▶ [TASK DETAILS] Every line below containing the word "rates" should be found and copied.

Bounding box prediction data:
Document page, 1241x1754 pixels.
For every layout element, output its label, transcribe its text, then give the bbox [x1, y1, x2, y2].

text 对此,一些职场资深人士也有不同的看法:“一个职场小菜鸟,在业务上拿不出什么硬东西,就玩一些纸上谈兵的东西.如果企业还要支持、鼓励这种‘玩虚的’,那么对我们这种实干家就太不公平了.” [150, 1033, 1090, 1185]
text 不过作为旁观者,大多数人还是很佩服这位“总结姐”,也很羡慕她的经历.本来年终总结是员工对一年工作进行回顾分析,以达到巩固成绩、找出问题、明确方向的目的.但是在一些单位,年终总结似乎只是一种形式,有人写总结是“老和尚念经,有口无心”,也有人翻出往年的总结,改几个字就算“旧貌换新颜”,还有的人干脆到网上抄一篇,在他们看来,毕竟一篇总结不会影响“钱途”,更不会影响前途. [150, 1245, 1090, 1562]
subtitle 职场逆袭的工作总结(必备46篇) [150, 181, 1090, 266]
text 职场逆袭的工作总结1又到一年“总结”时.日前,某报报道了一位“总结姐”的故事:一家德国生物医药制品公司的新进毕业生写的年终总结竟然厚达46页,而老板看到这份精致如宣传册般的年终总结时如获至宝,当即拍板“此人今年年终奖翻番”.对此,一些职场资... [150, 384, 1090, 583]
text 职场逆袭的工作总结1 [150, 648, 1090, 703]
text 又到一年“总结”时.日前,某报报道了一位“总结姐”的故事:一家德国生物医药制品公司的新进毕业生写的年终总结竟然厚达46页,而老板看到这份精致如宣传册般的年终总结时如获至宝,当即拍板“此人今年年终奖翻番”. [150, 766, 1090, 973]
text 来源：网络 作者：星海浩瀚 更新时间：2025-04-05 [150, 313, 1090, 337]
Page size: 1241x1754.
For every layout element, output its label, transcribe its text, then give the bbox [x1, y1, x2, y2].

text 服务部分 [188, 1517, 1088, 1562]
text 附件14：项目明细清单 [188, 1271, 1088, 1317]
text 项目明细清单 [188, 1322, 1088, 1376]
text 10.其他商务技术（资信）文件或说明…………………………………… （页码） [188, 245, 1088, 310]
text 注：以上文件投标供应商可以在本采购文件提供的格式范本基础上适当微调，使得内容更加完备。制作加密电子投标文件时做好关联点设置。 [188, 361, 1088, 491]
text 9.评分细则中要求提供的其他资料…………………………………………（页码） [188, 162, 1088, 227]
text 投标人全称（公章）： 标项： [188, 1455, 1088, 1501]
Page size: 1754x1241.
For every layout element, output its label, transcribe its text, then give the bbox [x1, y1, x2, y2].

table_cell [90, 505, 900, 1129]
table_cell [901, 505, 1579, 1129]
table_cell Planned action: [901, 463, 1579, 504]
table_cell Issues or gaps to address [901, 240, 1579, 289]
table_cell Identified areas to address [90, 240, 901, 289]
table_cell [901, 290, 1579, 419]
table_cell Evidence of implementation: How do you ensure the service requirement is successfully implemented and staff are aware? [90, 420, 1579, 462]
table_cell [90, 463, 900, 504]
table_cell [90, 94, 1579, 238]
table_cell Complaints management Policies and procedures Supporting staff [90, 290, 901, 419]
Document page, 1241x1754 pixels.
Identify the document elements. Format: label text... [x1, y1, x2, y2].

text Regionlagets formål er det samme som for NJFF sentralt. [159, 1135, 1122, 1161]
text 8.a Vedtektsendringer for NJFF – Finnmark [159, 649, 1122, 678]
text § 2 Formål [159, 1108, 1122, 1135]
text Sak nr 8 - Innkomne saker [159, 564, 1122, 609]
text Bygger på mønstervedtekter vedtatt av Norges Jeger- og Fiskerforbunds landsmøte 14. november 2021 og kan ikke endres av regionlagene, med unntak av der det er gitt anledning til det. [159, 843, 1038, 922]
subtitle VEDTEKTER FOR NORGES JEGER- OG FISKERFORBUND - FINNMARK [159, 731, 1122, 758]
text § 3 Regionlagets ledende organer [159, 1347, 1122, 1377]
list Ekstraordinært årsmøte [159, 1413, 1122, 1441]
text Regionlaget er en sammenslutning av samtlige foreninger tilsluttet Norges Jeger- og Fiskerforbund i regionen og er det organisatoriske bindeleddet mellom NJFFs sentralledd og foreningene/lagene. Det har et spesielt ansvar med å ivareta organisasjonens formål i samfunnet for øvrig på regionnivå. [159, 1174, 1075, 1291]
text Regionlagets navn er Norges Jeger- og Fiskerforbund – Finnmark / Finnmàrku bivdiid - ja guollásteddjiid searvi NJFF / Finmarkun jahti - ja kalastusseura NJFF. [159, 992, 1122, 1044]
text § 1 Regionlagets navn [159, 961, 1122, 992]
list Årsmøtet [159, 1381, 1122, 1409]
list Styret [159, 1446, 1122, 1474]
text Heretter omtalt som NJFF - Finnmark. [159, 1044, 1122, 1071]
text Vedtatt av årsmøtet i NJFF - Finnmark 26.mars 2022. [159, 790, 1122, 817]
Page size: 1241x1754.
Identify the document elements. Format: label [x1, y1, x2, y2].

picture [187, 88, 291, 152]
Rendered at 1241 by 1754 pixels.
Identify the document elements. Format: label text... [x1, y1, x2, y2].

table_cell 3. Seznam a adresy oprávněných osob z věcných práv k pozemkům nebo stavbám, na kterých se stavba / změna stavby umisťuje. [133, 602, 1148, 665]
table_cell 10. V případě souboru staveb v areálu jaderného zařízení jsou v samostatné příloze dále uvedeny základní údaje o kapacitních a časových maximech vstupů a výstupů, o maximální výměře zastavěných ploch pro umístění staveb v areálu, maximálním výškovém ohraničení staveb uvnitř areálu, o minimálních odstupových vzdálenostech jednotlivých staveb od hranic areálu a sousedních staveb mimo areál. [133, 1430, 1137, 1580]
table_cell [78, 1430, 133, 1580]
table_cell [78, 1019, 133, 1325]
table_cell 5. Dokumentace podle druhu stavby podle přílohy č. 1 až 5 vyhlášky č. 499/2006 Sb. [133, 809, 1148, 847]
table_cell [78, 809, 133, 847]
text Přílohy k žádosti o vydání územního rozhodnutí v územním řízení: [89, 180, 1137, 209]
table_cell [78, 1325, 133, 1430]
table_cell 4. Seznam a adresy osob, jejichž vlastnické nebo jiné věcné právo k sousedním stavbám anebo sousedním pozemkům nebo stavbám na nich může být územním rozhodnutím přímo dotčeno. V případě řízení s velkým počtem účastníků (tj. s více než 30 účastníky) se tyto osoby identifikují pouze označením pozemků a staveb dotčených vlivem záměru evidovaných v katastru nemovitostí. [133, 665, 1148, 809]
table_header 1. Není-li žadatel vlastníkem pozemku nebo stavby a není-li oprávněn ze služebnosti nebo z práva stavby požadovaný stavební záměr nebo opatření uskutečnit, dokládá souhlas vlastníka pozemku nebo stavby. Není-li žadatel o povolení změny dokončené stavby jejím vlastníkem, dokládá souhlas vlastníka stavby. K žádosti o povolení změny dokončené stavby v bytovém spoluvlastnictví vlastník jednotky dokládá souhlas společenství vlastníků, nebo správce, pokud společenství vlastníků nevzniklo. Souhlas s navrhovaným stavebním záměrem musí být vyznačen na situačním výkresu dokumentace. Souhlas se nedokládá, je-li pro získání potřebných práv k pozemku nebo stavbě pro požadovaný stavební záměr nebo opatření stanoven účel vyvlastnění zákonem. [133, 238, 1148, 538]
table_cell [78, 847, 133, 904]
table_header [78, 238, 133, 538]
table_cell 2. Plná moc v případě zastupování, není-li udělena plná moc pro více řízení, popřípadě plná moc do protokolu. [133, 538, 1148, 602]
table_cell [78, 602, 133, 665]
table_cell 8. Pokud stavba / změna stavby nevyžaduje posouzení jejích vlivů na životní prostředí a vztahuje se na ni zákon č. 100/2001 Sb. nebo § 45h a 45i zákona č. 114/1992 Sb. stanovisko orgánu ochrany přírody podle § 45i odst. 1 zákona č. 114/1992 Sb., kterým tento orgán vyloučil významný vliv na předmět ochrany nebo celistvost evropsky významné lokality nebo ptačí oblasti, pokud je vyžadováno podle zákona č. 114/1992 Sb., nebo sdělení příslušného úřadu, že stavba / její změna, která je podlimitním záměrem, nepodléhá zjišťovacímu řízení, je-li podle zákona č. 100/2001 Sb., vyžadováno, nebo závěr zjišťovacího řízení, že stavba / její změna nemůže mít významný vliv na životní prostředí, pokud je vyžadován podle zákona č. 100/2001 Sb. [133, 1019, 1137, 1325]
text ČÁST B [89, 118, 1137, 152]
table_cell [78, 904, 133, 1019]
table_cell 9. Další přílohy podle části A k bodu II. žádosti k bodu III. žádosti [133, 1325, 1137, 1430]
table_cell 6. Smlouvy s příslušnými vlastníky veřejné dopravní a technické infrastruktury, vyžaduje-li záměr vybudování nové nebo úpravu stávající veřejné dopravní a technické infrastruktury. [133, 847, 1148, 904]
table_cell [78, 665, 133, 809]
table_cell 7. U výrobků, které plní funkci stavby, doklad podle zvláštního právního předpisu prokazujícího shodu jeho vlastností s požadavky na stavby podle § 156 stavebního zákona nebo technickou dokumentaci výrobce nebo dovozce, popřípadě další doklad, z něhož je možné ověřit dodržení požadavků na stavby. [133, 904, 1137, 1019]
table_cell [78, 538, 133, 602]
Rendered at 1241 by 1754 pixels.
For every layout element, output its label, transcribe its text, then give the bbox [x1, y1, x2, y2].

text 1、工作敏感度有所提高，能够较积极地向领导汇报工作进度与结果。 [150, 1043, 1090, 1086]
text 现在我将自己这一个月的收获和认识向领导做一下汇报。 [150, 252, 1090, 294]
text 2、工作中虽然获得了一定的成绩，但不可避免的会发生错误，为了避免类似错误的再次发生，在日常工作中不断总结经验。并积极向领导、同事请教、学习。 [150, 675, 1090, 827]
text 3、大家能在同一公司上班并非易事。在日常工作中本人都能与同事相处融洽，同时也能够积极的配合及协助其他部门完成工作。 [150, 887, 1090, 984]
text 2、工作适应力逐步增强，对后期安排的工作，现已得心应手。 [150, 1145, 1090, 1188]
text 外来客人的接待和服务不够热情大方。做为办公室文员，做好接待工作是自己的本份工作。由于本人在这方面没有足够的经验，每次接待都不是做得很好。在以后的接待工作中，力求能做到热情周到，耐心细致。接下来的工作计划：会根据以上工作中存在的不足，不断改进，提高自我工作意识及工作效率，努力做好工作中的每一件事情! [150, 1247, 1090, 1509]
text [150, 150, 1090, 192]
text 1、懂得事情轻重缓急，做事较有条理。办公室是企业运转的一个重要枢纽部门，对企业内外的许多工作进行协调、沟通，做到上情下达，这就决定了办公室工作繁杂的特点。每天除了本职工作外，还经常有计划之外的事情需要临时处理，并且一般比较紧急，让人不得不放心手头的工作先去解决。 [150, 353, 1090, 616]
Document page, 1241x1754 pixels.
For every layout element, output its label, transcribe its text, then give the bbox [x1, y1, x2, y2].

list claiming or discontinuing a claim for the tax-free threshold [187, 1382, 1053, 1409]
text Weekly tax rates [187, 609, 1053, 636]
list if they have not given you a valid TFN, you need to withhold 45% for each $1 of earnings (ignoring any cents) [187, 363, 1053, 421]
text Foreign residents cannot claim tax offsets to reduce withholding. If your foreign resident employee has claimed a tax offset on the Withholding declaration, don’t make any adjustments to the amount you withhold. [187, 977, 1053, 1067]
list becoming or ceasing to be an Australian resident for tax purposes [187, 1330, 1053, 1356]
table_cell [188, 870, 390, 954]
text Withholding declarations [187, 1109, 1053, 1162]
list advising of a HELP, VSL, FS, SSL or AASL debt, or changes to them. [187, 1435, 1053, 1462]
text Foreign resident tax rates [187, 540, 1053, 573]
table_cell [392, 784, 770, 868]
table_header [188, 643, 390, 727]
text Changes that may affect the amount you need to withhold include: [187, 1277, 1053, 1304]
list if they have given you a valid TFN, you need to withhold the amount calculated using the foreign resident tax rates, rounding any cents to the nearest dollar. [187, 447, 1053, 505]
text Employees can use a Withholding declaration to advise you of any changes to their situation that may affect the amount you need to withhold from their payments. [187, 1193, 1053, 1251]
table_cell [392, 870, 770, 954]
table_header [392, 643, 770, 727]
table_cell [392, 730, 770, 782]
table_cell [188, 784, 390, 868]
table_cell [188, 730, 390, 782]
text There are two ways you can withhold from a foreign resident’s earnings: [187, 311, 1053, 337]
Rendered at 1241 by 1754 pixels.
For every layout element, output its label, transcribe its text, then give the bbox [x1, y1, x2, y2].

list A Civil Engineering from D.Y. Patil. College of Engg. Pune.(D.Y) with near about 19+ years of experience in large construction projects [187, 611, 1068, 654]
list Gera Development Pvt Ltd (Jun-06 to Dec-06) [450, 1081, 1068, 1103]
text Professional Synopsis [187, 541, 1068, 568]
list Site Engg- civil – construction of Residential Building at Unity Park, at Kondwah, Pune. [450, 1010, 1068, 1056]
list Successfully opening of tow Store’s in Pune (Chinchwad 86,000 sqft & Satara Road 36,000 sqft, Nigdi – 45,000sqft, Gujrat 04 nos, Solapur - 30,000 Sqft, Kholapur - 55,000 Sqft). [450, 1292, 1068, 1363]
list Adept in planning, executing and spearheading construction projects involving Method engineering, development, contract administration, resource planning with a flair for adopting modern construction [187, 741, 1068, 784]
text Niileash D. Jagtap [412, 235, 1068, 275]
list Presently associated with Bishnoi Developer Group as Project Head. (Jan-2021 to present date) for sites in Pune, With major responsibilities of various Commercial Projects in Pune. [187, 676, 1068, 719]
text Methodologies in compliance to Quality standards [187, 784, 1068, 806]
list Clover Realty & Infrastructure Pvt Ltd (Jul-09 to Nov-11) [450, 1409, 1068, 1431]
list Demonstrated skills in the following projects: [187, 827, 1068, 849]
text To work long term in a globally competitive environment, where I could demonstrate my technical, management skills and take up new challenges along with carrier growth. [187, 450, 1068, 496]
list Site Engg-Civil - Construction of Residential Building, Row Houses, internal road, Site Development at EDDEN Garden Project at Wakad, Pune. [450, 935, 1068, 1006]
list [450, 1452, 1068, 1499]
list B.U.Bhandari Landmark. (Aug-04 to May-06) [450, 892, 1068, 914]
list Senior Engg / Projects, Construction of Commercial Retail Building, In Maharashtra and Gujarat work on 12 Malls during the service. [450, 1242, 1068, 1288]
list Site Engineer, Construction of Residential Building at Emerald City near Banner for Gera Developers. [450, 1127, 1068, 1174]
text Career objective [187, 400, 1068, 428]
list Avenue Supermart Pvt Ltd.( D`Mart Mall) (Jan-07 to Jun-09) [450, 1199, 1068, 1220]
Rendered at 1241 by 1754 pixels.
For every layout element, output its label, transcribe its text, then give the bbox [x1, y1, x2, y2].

▶ [THE ANSWER]
text Weekly tax rates [187, 609, 1053, 636]
text Foreign resident tax rates [187, 540, 1053, 573]
list if they have given you a valid TFN, you need to withhold the amount calculated using the foreign resident tax rates, rounding any cents to the nearest dollar. [187, 447, 1053, 505]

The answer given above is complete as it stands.